Other classes and data families will be quite similar. Notably, we avoid passing around an explicit algorithm witness / proxy, but remain type-injective due to the data families, and only one call site is required for inference to work. It is also clear that this approach will be very amenable to TemplateHaskell
in the future.

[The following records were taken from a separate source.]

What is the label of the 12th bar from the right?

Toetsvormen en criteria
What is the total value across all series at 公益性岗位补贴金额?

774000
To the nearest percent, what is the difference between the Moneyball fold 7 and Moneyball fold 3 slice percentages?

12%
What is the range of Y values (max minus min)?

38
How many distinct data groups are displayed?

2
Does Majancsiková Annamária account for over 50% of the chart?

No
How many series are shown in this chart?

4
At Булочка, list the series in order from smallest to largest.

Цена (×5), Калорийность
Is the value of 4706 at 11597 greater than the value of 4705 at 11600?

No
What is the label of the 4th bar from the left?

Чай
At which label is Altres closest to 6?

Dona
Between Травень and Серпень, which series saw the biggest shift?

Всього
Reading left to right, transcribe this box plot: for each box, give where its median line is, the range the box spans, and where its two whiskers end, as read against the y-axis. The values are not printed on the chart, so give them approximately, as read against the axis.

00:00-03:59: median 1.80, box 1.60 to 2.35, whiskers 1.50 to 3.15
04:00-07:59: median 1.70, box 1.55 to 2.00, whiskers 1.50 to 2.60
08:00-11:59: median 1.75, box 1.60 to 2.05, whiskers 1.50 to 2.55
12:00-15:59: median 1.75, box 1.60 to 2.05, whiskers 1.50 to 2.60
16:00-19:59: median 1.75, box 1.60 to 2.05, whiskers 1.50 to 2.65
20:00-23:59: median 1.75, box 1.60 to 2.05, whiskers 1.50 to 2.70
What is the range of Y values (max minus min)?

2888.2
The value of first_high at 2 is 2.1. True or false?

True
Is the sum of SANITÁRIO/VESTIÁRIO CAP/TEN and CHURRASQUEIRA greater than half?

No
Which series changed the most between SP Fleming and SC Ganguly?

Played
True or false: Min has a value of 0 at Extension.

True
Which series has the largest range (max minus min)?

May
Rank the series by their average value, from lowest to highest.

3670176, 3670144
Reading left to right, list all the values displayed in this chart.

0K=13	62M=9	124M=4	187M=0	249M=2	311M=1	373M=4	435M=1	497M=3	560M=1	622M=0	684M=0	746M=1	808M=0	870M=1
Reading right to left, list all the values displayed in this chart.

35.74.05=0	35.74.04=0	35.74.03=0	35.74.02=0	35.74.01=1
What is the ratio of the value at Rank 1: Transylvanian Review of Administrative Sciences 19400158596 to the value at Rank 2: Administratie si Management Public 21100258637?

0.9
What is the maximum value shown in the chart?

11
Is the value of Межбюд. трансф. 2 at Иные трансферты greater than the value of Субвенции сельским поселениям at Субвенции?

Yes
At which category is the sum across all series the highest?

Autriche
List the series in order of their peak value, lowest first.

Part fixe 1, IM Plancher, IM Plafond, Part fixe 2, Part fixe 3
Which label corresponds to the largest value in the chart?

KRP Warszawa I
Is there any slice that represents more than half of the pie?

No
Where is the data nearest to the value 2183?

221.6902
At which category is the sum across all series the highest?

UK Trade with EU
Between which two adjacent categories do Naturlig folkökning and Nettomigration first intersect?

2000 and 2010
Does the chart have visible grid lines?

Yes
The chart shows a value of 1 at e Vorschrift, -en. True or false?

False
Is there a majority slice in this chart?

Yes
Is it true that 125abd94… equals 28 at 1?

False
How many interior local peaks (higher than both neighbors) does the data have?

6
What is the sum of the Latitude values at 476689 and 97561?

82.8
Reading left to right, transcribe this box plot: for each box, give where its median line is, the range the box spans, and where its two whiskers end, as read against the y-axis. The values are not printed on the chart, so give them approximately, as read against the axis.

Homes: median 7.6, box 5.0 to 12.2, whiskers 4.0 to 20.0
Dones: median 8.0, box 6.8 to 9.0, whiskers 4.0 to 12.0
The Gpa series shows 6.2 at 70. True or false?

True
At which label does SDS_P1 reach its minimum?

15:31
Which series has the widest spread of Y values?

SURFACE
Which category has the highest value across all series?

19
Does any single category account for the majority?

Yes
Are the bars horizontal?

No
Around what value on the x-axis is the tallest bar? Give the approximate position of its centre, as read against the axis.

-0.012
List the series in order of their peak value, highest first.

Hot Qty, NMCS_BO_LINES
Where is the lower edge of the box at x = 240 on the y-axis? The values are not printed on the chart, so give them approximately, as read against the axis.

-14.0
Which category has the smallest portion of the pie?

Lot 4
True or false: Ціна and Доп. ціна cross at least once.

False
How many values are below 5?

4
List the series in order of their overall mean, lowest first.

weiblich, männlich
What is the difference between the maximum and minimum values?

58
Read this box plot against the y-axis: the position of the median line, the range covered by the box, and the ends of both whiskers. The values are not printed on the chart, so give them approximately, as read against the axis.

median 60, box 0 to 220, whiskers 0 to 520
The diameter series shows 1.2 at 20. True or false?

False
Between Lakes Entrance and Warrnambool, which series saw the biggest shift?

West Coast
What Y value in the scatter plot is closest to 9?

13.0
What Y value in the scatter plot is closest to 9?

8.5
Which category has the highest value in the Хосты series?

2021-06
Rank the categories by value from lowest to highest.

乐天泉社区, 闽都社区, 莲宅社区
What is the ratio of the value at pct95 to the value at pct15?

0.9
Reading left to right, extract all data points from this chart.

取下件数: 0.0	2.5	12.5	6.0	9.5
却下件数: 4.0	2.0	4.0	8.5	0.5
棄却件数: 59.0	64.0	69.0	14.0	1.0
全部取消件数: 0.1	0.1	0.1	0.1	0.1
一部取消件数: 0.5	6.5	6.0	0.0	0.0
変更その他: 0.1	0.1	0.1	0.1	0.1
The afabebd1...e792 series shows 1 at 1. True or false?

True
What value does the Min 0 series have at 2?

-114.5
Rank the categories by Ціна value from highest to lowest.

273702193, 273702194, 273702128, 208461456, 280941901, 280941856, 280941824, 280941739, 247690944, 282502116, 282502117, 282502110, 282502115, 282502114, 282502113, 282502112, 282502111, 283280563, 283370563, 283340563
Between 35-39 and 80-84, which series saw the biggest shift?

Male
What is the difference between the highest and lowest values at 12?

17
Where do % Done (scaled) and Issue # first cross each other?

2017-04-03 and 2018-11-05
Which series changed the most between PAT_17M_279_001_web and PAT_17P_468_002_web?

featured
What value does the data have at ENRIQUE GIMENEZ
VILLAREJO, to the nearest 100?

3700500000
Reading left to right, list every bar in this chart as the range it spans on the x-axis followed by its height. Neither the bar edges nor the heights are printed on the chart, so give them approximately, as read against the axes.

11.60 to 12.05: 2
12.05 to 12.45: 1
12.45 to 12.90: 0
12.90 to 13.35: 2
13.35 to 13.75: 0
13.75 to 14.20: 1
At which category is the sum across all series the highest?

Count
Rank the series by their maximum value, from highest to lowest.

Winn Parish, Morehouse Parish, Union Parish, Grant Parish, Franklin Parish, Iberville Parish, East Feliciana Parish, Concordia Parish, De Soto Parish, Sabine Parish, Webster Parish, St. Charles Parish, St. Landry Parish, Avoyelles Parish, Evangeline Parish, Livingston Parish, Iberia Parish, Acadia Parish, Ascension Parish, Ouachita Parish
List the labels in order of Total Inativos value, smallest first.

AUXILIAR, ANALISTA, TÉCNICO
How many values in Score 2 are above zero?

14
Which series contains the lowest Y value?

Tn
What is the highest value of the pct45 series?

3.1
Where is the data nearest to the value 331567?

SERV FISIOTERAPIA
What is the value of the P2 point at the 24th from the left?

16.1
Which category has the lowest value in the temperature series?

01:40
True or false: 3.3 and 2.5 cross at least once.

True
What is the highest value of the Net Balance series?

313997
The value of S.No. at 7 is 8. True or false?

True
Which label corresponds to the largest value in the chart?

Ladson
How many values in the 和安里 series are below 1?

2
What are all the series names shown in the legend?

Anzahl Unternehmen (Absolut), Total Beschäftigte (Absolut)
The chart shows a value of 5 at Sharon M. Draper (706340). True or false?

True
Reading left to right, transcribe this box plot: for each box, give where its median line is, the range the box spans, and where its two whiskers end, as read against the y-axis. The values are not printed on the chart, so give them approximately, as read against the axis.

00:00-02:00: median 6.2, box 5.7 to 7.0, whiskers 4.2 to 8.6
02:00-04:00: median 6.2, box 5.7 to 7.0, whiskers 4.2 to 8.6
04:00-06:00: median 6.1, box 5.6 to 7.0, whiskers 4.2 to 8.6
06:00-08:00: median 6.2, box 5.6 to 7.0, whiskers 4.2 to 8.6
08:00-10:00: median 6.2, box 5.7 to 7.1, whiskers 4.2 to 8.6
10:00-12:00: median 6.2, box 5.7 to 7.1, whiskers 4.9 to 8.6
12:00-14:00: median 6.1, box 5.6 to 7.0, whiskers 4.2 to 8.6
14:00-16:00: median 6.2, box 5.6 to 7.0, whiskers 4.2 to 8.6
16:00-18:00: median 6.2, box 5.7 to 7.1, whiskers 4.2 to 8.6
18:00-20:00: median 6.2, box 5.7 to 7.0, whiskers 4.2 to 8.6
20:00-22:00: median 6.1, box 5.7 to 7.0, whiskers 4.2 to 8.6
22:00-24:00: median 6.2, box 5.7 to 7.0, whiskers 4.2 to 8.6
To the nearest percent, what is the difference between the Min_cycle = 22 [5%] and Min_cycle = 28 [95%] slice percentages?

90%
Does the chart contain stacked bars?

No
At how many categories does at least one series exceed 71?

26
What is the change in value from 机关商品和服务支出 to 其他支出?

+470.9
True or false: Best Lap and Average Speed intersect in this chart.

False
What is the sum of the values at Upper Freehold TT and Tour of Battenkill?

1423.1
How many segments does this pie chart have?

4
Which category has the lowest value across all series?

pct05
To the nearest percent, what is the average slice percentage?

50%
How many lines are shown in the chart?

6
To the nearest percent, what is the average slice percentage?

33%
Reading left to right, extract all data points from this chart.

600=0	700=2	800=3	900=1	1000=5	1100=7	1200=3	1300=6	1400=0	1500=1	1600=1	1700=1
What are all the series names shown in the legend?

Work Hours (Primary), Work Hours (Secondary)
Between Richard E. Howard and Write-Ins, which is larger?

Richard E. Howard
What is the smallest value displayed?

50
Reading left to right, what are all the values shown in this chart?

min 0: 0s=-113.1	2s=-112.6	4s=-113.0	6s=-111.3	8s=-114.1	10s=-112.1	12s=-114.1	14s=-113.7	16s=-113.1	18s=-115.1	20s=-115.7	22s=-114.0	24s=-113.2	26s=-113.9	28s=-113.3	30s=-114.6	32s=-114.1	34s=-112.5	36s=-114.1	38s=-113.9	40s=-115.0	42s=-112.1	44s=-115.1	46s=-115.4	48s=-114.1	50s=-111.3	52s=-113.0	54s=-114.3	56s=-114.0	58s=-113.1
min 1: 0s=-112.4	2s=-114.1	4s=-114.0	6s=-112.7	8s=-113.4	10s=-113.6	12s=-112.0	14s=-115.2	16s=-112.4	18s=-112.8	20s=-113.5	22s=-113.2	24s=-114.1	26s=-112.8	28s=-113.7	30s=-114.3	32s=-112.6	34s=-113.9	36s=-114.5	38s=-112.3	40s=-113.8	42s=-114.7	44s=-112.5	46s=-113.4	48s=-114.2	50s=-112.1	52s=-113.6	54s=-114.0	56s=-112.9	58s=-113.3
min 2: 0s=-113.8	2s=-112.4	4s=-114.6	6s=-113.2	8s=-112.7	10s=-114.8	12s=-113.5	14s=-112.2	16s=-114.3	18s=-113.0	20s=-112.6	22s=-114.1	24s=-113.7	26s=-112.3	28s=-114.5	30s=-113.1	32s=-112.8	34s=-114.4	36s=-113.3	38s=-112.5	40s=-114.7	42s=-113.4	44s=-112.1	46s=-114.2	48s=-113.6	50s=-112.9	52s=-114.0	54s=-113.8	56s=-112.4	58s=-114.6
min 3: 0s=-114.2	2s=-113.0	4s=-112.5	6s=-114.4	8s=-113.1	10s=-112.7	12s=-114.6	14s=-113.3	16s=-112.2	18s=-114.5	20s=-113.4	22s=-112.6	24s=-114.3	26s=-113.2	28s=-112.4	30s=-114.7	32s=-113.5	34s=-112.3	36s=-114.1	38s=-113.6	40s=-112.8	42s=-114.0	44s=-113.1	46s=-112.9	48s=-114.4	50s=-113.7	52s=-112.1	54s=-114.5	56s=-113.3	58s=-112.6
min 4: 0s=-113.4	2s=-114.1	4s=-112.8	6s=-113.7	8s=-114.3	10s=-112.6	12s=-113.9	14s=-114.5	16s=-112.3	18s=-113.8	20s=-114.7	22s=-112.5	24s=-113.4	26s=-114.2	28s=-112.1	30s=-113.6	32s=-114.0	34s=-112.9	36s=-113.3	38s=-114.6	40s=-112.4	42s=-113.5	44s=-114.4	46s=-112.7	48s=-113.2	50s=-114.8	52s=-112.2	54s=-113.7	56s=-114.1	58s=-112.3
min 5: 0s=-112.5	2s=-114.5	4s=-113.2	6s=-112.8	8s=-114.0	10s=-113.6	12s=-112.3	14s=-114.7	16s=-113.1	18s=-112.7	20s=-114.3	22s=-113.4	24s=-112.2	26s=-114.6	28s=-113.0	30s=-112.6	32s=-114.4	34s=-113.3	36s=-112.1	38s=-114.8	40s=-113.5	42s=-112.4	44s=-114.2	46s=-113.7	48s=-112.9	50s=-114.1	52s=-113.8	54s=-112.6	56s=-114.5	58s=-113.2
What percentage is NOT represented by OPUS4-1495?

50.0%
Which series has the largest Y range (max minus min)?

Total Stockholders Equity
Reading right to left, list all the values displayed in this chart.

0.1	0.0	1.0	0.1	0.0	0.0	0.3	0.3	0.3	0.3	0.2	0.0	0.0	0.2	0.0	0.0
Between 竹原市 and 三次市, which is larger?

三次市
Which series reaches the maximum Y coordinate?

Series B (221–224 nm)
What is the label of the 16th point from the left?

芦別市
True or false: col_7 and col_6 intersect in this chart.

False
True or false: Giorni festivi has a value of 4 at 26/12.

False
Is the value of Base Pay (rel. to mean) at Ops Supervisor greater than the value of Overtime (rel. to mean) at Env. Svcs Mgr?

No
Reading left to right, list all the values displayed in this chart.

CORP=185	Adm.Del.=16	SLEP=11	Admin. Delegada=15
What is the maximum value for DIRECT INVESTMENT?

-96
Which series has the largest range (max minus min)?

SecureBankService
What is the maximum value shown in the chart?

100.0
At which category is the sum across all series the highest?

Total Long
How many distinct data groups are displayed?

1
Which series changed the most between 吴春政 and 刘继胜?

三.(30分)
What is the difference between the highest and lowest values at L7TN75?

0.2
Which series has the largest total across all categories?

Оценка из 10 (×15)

And don’t forget, eventually, these classes will be pulled out into a backend-agnostic cryptography
library.
I’m still currently working on some support classes for data families in Botan.Types.Class
, such as Encodable
and SecretKeyGen
and NonceGen
which have not yet been applied to the aforementioned cryptography classes but will provide the necessary support to make writing data family instances much easier. If you’ve used saltine
or cryptonite
, you’ll recognize their influence.
I would like some feedback from the community on this - it does delay publishing to hackage as well as writing tutorials, as things still shift around a bit.
As always, this has been pushed to the repo.